Un prêté pour un rendu
Par Israël Adam Shamir, le 29 juin 2015
Le feu et le soufre d'Ezéchiel s’abattant avec fracas, nouvelles sanctions
ou chars US aux frontières, la Russie prend acte, froidement. Le président
Poutine pourrait reprendre la devise de Guillaume d’Orange : saevis
tranquillus in undis, « impavide dans les flots en furie ». L’Arménie,
petit pays caché entre l’Iran et la Turquie vient de rejoindre l’Union
eurasienne des Etats qui suivent la Russie, et aussitôt des troubles sont
apparus, rappelant de façon inquiétante l’année 2013 à Kiev. L’Ukraine est
bien en peine, et elle envoie des flots de réfugiés en Russie. Une nation
moins solide serait hystérique à moins. Mais Poutine et la Russie sont juste
déconcertés.

Informations fournies:
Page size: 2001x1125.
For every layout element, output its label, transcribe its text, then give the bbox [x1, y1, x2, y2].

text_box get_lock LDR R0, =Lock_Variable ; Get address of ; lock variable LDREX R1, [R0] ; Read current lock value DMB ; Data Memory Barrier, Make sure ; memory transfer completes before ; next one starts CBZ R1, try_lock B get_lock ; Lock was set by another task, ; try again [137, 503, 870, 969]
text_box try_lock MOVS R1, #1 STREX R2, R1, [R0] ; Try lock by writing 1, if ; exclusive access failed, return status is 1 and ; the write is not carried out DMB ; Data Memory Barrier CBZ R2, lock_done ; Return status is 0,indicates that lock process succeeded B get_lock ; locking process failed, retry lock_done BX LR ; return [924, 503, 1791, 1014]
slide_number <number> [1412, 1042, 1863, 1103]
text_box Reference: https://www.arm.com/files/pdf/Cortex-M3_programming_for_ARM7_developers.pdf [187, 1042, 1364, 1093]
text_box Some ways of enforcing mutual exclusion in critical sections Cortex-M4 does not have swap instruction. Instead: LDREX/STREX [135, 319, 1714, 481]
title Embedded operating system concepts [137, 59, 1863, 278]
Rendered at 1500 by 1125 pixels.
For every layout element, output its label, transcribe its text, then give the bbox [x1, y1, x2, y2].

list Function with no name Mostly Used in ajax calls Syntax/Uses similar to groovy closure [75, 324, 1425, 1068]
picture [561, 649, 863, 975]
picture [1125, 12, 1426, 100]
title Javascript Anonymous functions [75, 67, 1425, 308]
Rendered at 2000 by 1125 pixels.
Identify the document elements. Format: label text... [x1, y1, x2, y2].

Consignes:
1. D'après le texte, entre quels deux pays l'Arménie se situe-t-elle ?
2. Dans le texte, reprenez le passage situé entre « Un prêté pour » et « déconcertés. », inclus, en substituant « Vladimir Poutine » à « Poutine ».

Réponses aux consignes:
1. Entre l'Iran et la Turquie.

2.
Un prêté pour un rendu
Par Israël Adam Shamir, le 29 juin 2015
Le feu et le soufre d'Ezéchiel s’abattant avec fracas, nouvelles sanctions
ou chars US aux frontières, la Russie prend acte, froidement. Le président
Vladimir Poutine pourrait reprendre la devise de Guillaume d’Orange : saevis
tranquillus in undis, « impavide dans les flots en furie ». L’Arménie,
petit pays caché entre l’Iran et la Turquie vient de rejoindre l’Union
eurasienne des Etats qui suivent la Russie, et aussitôt des troubles sont
apparus, rappelant de façon inquiétante l’année 2013 à Kiev. L’Ukraine est
bien en peine, et elle envoie des flots de réfugiés en Russie. Une nation
moins solide serait hystérique à moins. Mais Vladimir Poutine et la Russie sont juste
déconcertés.